South Carolina's public colleges and universities will have to cope with limited resources while the state recovers from the recession. That was the takeaway Tuesday night from a gubernatorial debate in Rock Hill that featured six of the seven candidates from both parties.
The candidates painted a gloomy budget picture, with more hard choices in store for cash-strapped colleges. "Do more with less" was a recurring theme during the 90-minute session at Winthrop University's McBryde Hall.
The line of the night belonged to state Sen. Robert Ford, a Charleston Democrat who recounted his three decades of public service and his role in brokering a compromise on the Confederate flag issue.
"I was able to accomplish more for this state than any human being in the last 100 years," Ford told the audience of about 250 people.
Republican state Rep. Nikki Haley touted her plan to eliminate boards of trustees at public colleges and universities, calling it a way to trim bureaucracy and make schools more accountable.
"We are saving money so that more dollars go into the classroom," Haley said of her plan. "We are holding all of them accountable under the same measures. When you do that, we won't have these inequities."
A tightly structured format left little room for exchanges between candidates. But Democrat Jim Rex, state superintendent of education, managed to get in a swipe at Republicans for misstating S.C.'s on-time graduation rate and the number of employees in the Department of Education.
"You would think legislators would at least keep up with the facts as they promote their ideas," Rex said.
Rex and state Sen. Vincent Sheheen of Camden agreed South Carolina needs to raise its lowest-in-the-nation cigarette tax to generate more money for health care and education.
"It should go first into health care" to take advantage of federal matches, and then put toward education, said Sheheen, a Democrat.
Rex said college budgets are now operating at 1984 levels because of repeated cuts in state funding.
Lt. Gov. Andre Bauer said he would only support a cigarette tax increase if the money was used to lower income taxes. Bauer, a Republican, criticized earlier this year for comparing the state's poor people to "stray animals," said he would not shy away from sensitive topics.

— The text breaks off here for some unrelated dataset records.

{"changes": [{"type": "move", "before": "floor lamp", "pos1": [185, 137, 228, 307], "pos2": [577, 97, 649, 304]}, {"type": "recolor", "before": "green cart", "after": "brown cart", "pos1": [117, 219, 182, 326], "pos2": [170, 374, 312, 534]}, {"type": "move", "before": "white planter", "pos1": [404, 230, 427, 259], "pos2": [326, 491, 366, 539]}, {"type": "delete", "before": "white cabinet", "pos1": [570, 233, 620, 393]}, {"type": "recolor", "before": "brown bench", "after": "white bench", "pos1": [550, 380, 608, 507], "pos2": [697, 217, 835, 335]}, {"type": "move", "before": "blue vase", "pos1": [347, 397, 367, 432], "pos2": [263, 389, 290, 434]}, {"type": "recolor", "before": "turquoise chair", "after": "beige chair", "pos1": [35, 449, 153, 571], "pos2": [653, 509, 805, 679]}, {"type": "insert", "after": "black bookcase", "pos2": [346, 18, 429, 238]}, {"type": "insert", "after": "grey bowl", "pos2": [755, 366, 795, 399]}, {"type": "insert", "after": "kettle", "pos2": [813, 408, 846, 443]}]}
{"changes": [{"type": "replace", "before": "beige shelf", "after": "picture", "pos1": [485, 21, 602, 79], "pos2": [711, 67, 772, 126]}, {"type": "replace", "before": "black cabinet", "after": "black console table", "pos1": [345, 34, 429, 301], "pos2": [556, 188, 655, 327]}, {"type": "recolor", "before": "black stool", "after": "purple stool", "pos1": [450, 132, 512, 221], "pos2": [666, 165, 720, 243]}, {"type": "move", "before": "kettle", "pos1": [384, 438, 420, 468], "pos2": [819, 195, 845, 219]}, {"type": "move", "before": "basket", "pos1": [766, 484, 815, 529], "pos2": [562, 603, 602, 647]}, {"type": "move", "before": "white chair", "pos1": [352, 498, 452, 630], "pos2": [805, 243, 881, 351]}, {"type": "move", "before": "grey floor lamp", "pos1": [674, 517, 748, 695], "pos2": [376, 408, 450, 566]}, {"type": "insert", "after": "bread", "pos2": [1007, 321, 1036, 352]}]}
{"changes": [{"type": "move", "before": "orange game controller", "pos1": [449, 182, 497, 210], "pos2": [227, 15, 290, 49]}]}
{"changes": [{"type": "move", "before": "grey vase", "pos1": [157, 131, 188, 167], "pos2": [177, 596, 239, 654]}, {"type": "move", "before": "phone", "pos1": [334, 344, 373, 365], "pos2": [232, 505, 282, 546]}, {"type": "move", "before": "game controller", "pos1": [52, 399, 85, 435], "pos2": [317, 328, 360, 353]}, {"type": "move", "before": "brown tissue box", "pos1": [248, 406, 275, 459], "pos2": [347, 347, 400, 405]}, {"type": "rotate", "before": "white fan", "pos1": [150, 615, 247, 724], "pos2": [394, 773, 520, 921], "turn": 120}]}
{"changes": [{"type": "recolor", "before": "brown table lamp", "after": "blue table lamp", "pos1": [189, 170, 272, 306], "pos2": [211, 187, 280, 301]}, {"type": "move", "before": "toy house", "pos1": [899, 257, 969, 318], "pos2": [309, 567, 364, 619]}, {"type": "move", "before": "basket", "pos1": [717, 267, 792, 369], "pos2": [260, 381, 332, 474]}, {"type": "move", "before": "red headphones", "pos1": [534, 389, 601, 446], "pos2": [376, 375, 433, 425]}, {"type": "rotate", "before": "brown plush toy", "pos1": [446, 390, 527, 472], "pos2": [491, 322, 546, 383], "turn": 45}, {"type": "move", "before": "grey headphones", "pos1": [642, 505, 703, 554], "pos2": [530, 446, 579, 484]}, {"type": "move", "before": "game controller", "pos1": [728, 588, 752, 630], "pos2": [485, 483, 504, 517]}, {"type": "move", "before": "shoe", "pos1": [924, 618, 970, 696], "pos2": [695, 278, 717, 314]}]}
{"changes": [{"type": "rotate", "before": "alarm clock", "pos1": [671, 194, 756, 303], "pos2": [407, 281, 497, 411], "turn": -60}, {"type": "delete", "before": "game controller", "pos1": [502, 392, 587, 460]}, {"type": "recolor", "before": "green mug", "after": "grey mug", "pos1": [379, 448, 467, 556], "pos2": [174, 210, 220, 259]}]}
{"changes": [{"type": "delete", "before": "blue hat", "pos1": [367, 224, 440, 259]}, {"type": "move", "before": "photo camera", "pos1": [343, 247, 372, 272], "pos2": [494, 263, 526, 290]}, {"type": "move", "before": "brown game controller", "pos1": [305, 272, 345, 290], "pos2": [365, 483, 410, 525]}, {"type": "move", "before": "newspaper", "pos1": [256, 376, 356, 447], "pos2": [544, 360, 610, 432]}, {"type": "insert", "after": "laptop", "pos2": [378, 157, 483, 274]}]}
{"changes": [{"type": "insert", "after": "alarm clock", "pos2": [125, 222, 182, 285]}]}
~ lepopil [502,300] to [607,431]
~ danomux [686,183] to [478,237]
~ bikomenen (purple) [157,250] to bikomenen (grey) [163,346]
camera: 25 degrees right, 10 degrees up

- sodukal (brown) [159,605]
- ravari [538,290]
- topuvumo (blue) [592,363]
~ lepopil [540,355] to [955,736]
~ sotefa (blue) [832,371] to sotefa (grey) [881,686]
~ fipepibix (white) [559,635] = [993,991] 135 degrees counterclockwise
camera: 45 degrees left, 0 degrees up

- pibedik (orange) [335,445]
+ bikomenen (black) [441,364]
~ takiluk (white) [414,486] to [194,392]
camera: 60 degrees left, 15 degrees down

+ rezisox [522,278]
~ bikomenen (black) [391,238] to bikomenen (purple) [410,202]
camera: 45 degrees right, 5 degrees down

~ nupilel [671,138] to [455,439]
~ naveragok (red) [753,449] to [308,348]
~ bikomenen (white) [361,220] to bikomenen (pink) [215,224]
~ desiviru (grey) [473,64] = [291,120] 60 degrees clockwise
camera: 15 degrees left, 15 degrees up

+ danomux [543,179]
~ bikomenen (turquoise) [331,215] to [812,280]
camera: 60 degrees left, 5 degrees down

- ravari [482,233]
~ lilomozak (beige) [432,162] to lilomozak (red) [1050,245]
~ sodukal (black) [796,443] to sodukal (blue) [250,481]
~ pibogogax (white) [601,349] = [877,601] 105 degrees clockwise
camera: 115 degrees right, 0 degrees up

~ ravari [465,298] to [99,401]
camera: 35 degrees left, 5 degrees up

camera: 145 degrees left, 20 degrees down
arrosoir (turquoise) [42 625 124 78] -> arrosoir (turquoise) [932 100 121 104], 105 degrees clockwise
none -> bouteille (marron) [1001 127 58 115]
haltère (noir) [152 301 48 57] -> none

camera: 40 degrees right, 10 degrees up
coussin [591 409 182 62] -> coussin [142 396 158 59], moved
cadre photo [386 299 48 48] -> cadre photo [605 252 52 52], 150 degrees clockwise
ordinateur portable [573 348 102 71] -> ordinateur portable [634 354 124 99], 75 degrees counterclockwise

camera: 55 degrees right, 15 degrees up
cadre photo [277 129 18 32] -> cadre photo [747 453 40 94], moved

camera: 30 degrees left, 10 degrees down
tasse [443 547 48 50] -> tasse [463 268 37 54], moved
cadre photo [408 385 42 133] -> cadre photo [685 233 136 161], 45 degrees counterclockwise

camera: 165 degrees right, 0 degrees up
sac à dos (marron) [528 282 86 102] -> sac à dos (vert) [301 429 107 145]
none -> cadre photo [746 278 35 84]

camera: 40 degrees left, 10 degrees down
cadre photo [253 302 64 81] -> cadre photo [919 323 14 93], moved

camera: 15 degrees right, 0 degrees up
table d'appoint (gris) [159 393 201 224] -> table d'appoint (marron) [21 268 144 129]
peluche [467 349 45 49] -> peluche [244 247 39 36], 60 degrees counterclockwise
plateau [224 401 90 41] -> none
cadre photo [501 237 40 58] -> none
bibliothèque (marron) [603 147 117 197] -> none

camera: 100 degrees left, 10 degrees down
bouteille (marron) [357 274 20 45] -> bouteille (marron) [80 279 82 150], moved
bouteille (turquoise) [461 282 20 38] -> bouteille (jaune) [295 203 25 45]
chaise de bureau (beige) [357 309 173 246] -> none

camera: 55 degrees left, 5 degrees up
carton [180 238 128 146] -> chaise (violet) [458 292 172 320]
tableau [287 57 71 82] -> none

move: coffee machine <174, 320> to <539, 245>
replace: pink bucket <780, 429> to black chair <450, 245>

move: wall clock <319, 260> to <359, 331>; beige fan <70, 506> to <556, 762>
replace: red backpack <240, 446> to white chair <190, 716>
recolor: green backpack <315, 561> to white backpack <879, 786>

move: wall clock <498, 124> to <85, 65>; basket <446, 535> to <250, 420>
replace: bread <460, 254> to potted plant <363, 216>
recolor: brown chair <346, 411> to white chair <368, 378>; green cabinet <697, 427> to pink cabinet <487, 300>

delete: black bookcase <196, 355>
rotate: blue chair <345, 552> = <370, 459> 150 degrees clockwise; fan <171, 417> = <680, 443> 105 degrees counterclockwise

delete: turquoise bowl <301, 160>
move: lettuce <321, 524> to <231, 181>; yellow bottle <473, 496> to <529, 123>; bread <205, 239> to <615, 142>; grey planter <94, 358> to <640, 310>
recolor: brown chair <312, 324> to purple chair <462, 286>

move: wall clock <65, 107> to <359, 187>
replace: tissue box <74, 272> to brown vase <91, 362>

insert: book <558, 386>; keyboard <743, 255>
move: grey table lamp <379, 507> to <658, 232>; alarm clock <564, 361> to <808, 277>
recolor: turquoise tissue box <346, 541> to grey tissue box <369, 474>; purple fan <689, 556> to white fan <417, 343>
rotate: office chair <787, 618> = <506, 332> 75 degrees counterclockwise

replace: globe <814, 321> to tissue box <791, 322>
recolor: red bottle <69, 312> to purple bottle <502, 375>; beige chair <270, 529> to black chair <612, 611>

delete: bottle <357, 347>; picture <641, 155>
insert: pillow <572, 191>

"We have government programs that generation after generation, hold people down, under the disguise of helping them," Bauer said. "And nobody wants to talk about it."
Attorney General Henry McMaster departed from the night's assigned topic to mention his hopes for blocking national health care reform - he called it Obamacare - from taking effect in South Carolina.
"We're going to fight these things coming out of Washington," the Republican McMaster said to applause from parts of the room.
Ford wants to allow gambling facilities in South Carolina to create a new revenue stream for depleted school budgets. "Right now, my friends in the General Assembly are still fighting old ideas that aren't going to work in 2010," he said.
Republican U.S. Rep. Gresham Barrett backed out of the debate early Tuesday, saying he had to be in Washington to vote on a jobs bill.
Those in attendance offered mixed reactions afterward.
Candidates needed to skip the sound bites and lay out visions for leading the state out of dysfunction, said longtime Rock Hill educator Sam Foster, a member of Winthrop's board of trustees.
Melvin Poole, president of the Rock Hill NAACP, said Haley left a strong impression though she came in with a lower profile than other Republican candidates.
Noel Rizzuti, 19, a sophomore at Winthrop, said she also came away impressed by Haley. "She just seemed so very real," said Rizzuti, a mass communication major from Lexington.
The field of contenders will narrow June 8 when voters go to the polls for primaries. The general election is Nov. 2.